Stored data
"""
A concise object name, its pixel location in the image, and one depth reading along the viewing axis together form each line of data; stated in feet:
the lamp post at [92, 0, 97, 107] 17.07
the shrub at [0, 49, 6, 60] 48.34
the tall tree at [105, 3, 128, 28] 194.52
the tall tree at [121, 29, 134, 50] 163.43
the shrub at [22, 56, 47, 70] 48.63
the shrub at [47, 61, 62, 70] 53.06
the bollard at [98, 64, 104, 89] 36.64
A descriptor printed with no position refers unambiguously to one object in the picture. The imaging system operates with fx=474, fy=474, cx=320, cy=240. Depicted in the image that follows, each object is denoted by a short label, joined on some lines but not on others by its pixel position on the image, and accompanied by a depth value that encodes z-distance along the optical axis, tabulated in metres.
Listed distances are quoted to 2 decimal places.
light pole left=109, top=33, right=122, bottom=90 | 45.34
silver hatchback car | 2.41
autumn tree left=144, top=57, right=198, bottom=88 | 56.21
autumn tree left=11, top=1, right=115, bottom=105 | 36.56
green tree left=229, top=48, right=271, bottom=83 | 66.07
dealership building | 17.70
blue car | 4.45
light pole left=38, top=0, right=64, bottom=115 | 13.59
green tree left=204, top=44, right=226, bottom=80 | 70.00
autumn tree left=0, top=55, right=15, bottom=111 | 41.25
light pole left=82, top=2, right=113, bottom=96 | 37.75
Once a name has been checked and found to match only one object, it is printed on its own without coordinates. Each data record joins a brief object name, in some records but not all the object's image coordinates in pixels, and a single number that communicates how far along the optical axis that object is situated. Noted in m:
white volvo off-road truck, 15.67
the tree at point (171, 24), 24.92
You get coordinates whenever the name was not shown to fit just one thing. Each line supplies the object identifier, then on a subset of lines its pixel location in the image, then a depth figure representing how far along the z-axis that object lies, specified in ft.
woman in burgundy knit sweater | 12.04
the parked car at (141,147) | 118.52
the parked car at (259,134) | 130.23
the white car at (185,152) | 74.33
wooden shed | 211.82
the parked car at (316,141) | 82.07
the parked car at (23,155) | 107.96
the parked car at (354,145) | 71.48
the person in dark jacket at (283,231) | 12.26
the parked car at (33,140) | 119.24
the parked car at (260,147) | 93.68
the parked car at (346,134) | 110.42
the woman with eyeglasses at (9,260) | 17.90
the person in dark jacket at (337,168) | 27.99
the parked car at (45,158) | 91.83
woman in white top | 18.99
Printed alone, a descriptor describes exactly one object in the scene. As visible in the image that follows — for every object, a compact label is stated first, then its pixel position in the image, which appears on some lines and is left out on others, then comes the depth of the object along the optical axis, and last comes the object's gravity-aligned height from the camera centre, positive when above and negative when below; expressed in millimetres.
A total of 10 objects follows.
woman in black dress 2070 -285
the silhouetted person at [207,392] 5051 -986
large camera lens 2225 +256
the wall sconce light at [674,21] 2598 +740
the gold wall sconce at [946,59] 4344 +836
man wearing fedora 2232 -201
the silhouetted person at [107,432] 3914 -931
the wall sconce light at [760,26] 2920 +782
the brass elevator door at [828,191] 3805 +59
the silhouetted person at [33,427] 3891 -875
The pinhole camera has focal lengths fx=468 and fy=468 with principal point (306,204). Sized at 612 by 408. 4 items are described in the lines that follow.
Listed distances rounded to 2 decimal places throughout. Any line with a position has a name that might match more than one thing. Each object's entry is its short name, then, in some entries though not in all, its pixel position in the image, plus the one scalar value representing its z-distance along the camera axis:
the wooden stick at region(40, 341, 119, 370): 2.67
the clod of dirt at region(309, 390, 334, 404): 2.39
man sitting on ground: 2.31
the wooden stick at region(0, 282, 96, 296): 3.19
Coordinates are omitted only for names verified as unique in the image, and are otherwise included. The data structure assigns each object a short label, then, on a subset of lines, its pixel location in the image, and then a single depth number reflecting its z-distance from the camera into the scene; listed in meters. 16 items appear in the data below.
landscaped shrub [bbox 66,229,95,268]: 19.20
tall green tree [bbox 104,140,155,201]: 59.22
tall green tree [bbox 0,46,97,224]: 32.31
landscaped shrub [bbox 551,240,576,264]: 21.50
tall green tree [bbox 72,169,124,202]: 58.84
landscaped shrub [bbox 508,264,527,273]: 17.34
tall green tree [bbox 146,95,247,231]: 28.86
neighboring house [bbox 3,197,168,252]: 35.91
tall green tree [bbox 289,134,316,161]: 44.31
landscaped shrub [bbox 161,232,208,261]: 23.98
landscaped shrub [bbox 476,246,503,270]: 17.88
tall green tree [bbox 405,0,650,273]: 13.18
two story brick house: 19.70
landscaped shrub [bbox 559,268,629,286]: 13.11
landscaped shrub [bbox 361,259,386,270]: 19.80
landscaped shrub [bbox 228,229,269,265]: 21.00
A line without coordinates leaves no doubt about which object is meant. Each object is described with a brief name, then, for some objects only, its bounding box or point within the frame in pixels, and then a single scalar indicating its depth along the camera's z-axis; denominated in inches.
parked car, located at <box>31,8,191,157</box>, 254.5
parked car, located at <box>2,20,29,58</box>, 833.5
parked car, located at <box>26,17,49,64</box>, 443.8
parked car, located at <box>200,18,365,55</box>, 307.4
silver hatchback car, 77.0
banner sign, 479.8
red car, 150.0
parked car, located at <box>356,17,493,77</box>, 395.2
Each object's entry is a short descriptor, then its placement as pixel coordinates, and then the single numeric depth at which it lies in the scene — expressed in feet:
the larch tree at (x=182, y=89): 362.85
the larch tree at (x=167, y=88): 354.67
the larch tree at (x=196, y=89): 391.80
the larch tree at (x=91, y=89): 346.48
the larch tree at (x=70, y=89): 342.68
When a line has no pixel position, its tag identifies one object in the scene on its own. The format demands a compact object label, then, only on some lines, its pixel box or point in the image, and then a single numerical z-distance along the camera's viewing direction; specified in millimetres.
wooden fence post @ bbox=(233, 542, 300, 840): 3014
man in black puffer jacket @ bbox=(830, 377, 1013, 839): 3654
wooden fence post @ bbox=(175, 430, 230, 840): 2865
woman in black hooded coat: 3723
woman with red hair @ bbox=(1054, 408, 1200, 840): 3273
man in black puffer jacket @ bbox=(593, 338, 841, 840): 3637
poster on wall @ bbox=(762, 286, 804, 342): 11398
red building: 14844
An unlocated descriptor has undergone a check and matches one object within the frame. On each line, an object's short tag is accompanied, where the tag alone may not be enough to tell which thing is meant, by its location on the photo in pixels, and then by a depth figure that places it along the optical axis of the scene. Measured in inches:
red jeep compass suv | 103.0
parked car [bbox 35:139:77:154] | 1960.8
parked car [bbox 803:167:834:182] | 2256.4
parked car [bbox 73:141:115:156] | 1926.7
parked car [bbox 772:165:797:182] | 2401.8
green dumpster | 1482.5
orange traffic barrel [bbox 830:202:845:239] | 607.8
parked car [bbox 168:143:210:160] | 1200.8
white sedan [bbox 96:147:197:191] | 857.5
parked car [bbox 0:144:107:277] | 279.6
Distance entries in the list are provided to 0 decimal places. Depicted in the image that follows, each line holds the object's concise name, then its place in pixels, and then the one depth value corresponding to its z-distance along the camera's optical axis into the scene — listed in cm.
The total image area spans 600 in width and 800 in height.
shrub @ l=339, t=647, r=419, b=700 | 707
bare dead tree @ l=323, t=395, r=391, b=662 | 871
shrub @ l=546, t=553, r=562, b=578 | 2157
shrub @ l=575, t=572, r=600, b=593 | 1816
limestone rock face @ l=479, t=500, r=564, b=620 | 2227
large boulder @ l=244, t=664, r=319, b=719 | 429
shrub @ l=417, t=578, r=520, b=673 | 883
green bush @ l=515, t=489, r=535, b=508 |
"""
**Your goal**
Each entry above should be retyped exactly, with nothing missed.

**Solution to this task**
A concise object name, its pixel location in the image, and one depth reading along the viewing axis together form each line of data; stated in feet:
the lamp post at [92, 0, 97, 107] 17.07
the shrub at [0, 49, 6, 60] 48.34
the tall tree at [105, 3, 128, 28] 194.52
the tall tree at [121, 29, 134, 50] 163.43
the shrub at [22, 56, 47, 70] 48.63
the shrub at [47, 61, 62, 70] 53.06
the bollard at [98, 64, 104, 89] 36.64
A descriptor printed with no position refers unambiguously to one object in the picture. The imaging system operates with fx=474, fy=474, cx=320, cy=240. Depicted in the image that follows, each object is denoted by a short label, joined on some lines but not on others by its pixel position on the image, and accompanied by a depth value that encodes z-distance along the optical axis, tabulated in metres.
Listed distances are quoted to 2 decimal places.
light pole left=109, top=33, right=122, bottom=90 | 45.34
silver hatchback car | 2.41
autumn tree left=144, top=57, right=198, bottom=88 | 56.21
autumn tree left=11, top=1, right=115, bottom=105 | 36.56
green tree left=229, top=48, right=271, bottom=83 | 66.07
dealership building | 17.70
blue car | 4.45
light pole left=38, top=0, right=64, bottom=115 | 13.59
green tree left=204, top=44, right=226, bottom=80 | 70.00
autumn tree left=0, top=55, right=15, bottom=111 | 41.25
light pole left=82, top=2, right=113, bottom=96 | 37.75
Once a name has been checked and found to match only one object, it is printed on its own without coordinates. Each data record joins a brief object name, in some records but not all the object's image coordinates in pixels, and a single number that communicates how far along the optical axis that object is situated. Noted in m:
white volvo off-road truck, 15.67
the tree at point (171, 24), 24.92
You get coordinates whenever the name was not shown to fit just one thing. Each line supplies the object identifier, then on a subset of lines its pixel location in the image, then a depth figure representing how far along the z-axis that object lies, specified in ft.
woman in burgundy knit sweater | 12.04
the parked car at (141,147) | 118.52
the parked car at (259,134) | 130.23
the white car at (185,152) | 74.33
wooden shed | 211.82
the parked car at (316,141) | 82.07
the parked car at (23,155) | 107.96
the parked car at (354,145) | 71.48
the person in dark jacket at (283,231) | 12.26
the parked car at (33,140) | 119.24
the parked car at (260,147) | 93.68
the parked car at (346,134) | 110.42
the woman with eyeglasses at (9,260) | 17.90
the person in dark jacket at (337,168) | 27.99
the parked car at (45,158) | 91.83
woman in white top | 18.99
Printed alone, a descriptor describes exactly one object in the scene. As visible in the image that follows — for every object, a compact label is stated first, then its pixel position in the image, which appears on some lines and is left out on others, then comes the depth of the object along the optical axis, and last comes the object's gravity-aligned height from the camera centre, positive when above and negative when below; expressed in millimetres.
A total of 10 objects follows.
woman in black dress 2070 -285
the silhouetted person at [207,392] 5051 -986
large camera lens 2225 +256
the wall sconce light at [674,21] 2598 +740
the gold wall sconce at [946,59] 4344 +836
man wearing fedora 2232 -201
the silhouetted person at [107,432] 3914 -931
the wall sconce light at [760,26] 2920 +782
the brass elevator door at [828,191] 3805 +59
the silhouetted person at [33,427] 3891 -875
The pinhole camera has focal lengths fx=468 and fy=468 with principal point (306,204). Sized at 612 by 408. 4 items are described in the lines that follow.
Listed distances rounded to 2 decimal places throughout. Any line with a position has a name that might match more than one thing. Each object's entry is its short name, then, in some entries though not in all, its pixel position in the image, plus the one scalar value representing its z-distance along the camera axis:
the wooden stick at region(40, 341, 119, 370): 2.67
the clod of dirt at region(309, 390, 334, 404): 2.39
man sitting on ground: 2.31
the wooden stick at region(0, 282, 96, 296): 3.19
Coordinates are omitted only for names verified as unique in the image, and are otherwise included. The data structure assigns each object a short label, then, on a subset of lines, its pixel location in the image, and then a single depth number reflecting its z-distance from the camera into the scene; listed in meters. 16 items appear in the data below.
landscaped shrub [bbox 66,229,95,268]: 19.20
tall green tree [bbox 104,140,155,201]: 59.22
tall green tree [bbox 0,46,97,224]: 32.31
landscaped shrub [bbox 551,240,576,264]: 21.50
tall green tree [bbox 72,169,124,202]: 58.84
landscaped shrub [bbox 508,264,527,273]: 17.34
tall green tree [bbox 146,95,247,231]: 28.86
neighboring house [bbox 3,197,168,252]: 35.91
tall green tree [bbox 289,134,316,161]: 44.31
landscaped shrub [bbox 161,232,208,261]: 23.98
landscaped shrub [bbox 476,246,503,270]: 17.88
tall green tree [bbox 405,0,650,273]: 13.18
two story brick house: 19.70
landscaped shrub [bbox 559,268,629,286]: 13.11
landscaped shrub [bbox 361,259,386,270]: 19.80
landscaped shrub [bbox 228,229,269,265]: 21.00
A line without coordinates leaves no doubt about which object is meant. Each object is described with a brief name, then, for some objects only, its bounding box or point within the frame in pixels, and then a single scalar indicating its depth along the camera's z-axis; denominated in inches.
parked car, located at <box>31,8,191,157</box>, 254.5
parked car, located at <box>2,20,29,58</box>, 833.5
parked car, located at <box>26,17,49,64</box>, 443.8
parked car, located at <box>200,18,365,55</box>, 307.4
silver hatchback car, 77.0
banner sign, 479.8
red car, 150.0
parked car, located at <box>356,17,493,77</box>, 395.2
Each object's entry is a short descriptor, then its placement as pixel coordinates, and then the single numeric depth at which it lies in the scene — expressed in feet:
the larch tree at (x=182, y=89): 362.85
the larch tree at (x=167, y=88): 354.67
the larch tree at (x=196, y=89): 391.80
the larch tree at (x=91, y=89): 346.48
the larch tree at (x=70, y=89): 342.68
When a line has no pixel position, its tag identifies one object in the scene on its own. The format demands a compact object label, then, only on some lines, its pixel box or point in the image, and then a single numerical z-distance along the camera's viewing direction; specified in millimetres.
wooden fence post @ bbox=(233, 542, 300, 840): 3014
man in black puffer jacket @ bbox=(830, 377, 1013, 839): 3654
wooden fence post @ bbox=(175, 430, 230, 840): 2865
woman in black hooded coat: 3723
woman with red hair @ bbox=(1054, 408, 1200, 840): 3273
man in black puffer jacket @ bbox=(593, 338, 841, 840): 3637
poster on wall @ bbox=(762, 286, 804, 342): 11398
red building: 14844
An unlocated descriptor has undergone a check and matches one object within the frame. On each line, an object's short tag is accompanied, where the tag alone may not be enough to tell which thing is meant, by its location on the photo in pixels, and then by a depth figure that places it along the optical axis of the scene. Measured in inches:
red jeep compass suv | 103.0
parked car [bbox 35:139:77:154] | 1960.8
parked car [bbox 803:167:834:182] | 2256.4
parked car [bbox 73:141:115:156] | 1926.7
parked car [bbox 772:165:797:182] | 2401.8
green dumpster | 1482.5
orange traffic barrel [bbox 830:202:845:239] | 607.8
parked car [bbox 168:143:210:160] | 1200.8
white sedan [bbox 96:147:197:191] | 857.5
parked car [bbox 0:144:107:277] | 279.6
Distance entries in the list are provided to 0 decimal places. Depicted in the image that follows, each line holds the object's concise name, then its place in pixels, and then the one depth value corresponding to its z-distance along the camera's optical axis into the scene — listed in cm.
The total image area spans 600 in width and 800 in height.
shrub @ l=339, t=647, r=419, b=700 | 707
bare dead tree @ l=323, t=395, r=391, b=662 | 871
shrub @ l=546, t=553, r=562, b=578 | 2157
shrub @ l=575, t=572, r=600, b=593 | 1816
limestone rock face @ l=479, t=500, r=564, b=620 | 2227
large boulder @ l=244, t=664, r=319, b=719 | 429
shrub @ l=417, t=578, r=520, b=673 | 883
green bush @ l=515, t=489, r=535, b=508 |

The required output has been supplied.